Questa affermazione si evince anche dalle più recenti dichiarazioni del Consiglio di sicurezza dell’Ambasciatore Geng, in cui ha criticato la “gestione frammentaria della crisi”, un riferimento diretto alla diplomazia statunitense nella regione, offrendo un’alternativa cinese che si basa su una “soluzione globale e giusta”.

Altrettanto importante è che la posizione cinese sembra essere intrinsecamente legata a quella dei Paesi arabi. Più la Palestina è al centro del discorso politico arabo, maggiore è l’enfasi che la questione riceve nell’agenda della politica estera cinese.
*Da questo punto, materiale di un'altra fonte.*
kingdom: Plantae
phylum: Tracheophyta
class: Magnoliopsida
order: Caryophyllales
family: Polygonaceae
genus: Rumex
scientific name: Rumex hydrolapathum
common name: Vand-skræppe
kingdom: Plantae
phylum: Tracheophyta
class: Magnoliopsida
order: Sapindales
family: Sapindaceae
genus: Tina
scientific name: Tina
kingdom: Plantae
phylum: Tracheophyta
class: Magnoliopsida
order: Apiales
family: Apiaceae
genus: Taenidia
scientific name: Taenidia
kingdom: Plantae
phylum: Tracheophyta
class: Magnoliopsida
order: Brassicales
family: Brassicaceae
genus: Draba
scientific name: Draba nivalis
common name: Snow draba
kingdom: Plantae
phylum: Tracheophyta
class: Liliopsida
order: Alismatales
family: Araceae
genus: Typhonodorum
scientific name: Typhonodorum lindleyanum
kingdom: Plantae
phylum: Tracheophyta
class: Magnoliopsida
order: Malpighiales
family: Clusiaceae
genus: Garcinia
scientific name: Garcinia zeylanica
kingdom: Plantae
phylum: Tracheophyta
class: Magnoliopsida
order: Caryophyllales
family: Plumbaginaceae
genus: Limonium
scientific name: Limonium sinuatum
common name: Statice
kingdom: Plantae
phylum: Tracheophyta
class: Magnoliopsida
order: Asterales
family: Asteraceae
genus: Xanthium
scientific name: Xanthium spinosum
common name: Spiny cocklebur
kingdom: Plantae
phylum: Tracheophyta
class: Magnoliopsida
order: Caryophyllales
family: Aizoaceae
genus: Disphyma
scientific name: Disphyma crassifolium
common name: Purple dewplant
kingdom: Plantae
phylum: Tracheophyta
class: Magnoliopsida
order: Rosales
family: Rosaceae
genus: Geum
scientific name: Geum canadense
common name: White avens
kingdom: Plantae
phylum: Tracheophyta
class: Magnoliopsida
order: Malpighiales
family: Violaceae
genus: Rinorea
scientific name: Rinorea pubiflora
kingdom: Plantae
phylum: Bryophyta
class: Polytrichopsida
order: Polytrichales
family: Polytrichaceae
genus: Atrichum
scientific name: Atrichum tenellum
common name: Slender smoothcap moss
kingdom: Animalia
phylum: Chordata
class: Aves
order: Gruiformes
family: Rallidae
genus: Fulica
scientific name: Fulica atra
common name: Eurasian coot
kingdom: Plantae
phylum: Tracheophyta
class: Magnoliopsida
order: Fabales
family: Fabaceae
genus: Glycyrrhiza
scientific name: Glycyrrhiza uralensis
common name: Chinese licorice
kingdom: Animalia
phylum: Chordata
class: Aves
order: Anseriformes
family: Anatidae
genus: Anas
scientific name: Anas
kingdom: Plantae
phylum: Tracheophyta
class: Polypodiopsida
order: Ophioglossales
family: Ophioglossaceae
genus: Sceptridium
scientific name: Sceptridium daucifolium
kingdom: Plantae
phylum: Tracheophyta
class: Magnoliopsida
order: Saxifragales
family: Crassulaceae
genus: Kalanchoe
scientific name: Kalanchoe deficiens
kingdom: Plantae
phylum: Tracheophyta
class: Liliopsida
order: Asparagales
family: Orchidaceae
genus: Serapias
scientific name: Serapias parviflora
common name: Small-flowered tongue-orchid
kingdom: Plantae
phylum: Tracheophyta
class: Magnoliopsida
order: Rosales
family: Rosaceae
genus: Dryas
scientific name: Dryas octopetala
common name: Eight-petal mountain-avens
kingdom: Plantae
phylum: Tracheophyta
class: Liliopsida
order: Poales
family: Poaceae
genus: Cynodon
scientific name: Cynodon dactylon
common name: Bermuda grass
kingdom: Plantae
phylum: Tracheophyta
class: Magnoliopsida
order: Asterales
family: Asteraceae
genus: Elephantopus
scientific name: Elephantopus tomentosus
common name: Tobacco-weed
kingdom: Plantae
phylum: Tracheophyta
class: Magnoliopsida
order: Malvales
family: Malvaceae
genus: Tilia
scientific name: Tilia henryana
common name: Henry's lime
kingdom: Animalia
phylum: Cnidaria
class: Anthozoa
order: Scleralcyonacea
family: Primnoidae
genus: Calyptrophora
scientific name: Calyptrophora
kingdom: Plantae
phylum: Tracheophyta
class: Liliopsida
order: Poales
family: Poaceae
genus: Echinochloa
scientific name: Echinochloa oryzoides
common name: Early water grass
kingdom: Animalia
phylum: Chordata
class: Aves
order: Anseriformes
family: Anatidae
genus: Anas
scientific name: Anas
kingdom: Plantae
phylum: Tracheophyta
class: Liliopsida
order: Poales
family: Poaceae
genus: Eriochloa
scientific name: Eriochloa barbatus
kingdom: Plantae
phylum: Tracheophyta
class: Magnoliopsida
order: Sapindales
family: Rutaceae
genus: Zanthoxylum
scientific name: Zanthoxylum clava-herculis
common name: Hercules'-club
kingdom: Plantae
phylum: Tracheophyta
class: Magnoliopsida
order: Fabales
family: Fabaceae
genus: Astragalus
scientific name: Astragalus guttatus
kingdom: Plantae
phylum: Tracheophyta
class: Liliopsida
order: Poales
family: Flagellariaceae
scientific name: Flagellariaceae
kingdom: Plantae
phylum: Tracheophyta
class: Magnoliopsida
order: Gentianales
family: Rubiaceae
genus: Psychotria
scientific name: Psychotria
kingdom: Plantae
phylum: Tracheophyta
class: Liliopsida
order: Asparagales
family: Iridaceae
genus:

Nel recente vertice arabo tenutosi a Jeddah, i governi arabi hanno concordato di dare priorità alla Palestina come causa araba centrale. Gli alleati, come la Cina, con grandi e crescenti interessi economici nella regione, se ne accorsero subito.

Tutto ciò non deve suggerire che la Cina reciderà i suoi legami con Israele, ma indica certamente che la Cina rimane impegnata nella sua posizione di principio sulla Palestina, come ha fatto nel corso dei decenni.

Presto, il rapporto tra Cina e Israele dovrà affrontare la cartina di tornasole delle pressioni e degli ultimatum statunitensi. Considerando l’impareggiabile importanza di Washington per Israele, da un lato, e il significato del mondo arabo-musulmano per la Cina, dall’altro, il futuro è facile da prevedere.